# Group with an opening - Madison, WI (caveats within)



## Jarrod (Mar 3, 2011)

Due to one of our players moving to Oklahoma, my gaming group has a open slot for a player. Details:

1) 4e game at 2nd level; we just started a new campaign.
2) Playing alternate Saturday afternoons.
3) My wife and I have a toddler (2 years old) with all that implies. We can often get a babysitter, but not always. He likes people and wants them to play with him, so he can be very distracting.
4) Somewhat roleplaying focused group; I'm pushing for more (GM) but people are busy outside of game. 
5) We're in our early 30s, so anyone younger has to be willing to put up with old people


----------



## boar (Mar 3, 2011)

Player with an opening - Madison, WI! Caveats within:

1) I'm 25, so anyone older has to be willing to put up with no-good whippersnappers.

2) I'm somewhat far on the west side, so if you're way over on the east side (i.e. 60+ minutes from me), I might not be able to afford the commute.

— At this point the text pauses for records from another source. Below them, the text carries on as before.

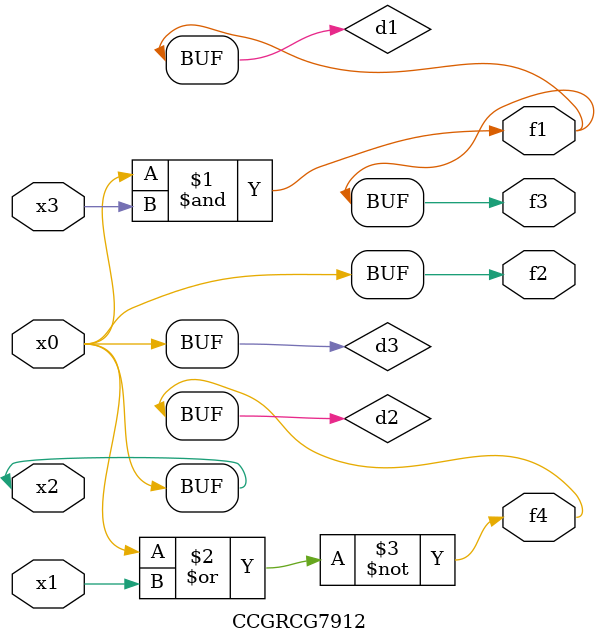
<source format=v>
module CCGRCG7912(
	input x0, x1, x2, x3,
	output f1, f2, f3, f4
);

	wire d1, d2, d3;

	and (d1, x2, x3);
	nor (d2, x0, x1);
	buf (d3, x0, x2);
	assign f1 = d1;
	assign f2 = d3;
	assign f3 = d1;
	assign f4 = d2;
endmodule

</source>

3) I teach for a standardized test prep company, and we occasionally have marketing events on Saturdays, usually concentrated around the back-to-school season. For example, I'll be out of commission March 5, April 2, and April 9. Since you only meet every other week, I realize that missing even one session is frustrating, so I'm definitely willing to be flexible.

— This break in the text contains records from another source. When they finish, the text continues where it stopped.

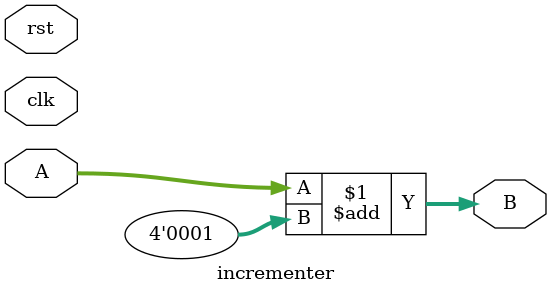
<source format=v>
module incrementer(clk, rst, A, B);
   input clk, rst;
   input [3:0] A;
   output [3:0] B;

   assign B = A + 4'b0001;
endmodule // incrementer

</source>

4) I HATE teaching classes on Saturdays and avoid it whenever possible, but it may be forced upon me down the road (fall at the earliest). In that case, I wouldn't be able to make session till later in the afternoon, like 1-2 o'clock or so.

I'm a socially configured person you wouldn't be embarrassed to have in your home. Let me know if you're okay with the above -- I hope we can make this work!


----------